# Exercise requirements:
Every line from the one that contains "G01X89140Y57593D02*" to the end of the records must be restated word for word. No other line belongs in the answer.

# Provided entries:
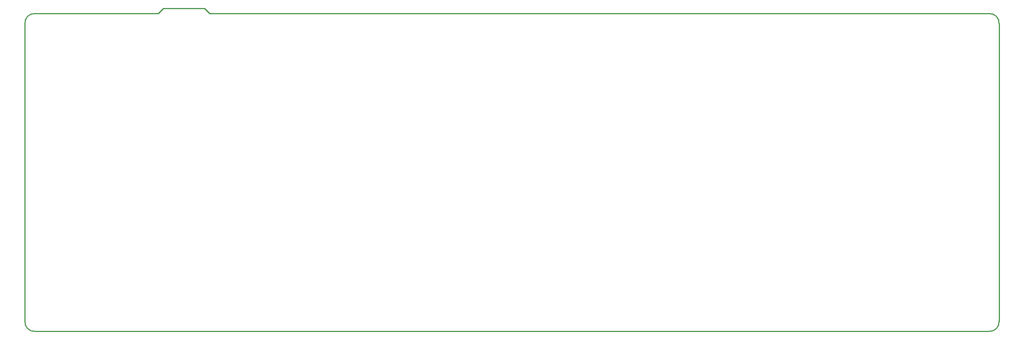
<source format=gko>
G04 ---------------------------- Layer name :KeepOutLayer *
G04 easyEDA 0.1*
G04 Scale: 100 percent, Rotated: No, Reflected: No *
G04 Dimensions in inches *
G04 leading zeros omitted , absolute positions ,2 integer and 4 * 
%FSLAX24Y24*%
%MOIN*%
G90*
G70D02*

%ADD10C,0.010000*%
G54D10*
G75*
G01X88203Y58530D02*
G02X89141Y57594I82J-855D01*
G01*
G75*
G01X89141Y30402D02*
G02X88204Y29464I-856J-82D01*
G01*
G75*
G01X1006Y29464D02*
G02X68Y30402I-83J856D01*
G01*
G75*
G01X68Y57594D02*
G02X1006Y58531I856J82D01*
G01*
G01X89140Y57593D02*
G01X89140Y30403D01*
G01X88203Y29465D02*
G01X1006Y29465D01*
G01X68Y30403D02*
G01X68Y57593D01*
G01X1006Y58531D02*
G01X12257Y58531D01*
G01X12726Y59000D02*
G01X16476Y59000D01*
G01X16945Y58531D02*
G01X88203Y58531D01*
G01X12257Y58531D02*
G01X12726Y59000D01*
G01X16476Y59000D02*
G01X16945Y58531D01*

%LPD*%
%LNVIA PAD TRACK COPPERAREA*%

M00*
M02*
</source>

# Result of this task:
G01X89140Y57593D02*
G01X89140Y30403D01*
G01X88203Y29465D02*
G01X1006Y29465D01*
G01X68Y30403D02*
G01X68Y57593D01*
G01X1006Y58531D02*
G01X12257Y58531D01*
G01X12726Y59000D02*
G01X16476Y59000D01*
G01X16945Y58531D02*
G01X88203Y58531D01*
G01X12257Y58531D02*
G01X12726Y59000D01*
G01X16476Y59000D02*
G01X16945Y58531D01*

%LPD*%
%LNVIA PAD TRACK COPPERAREA*%

M00*
M02*
</source>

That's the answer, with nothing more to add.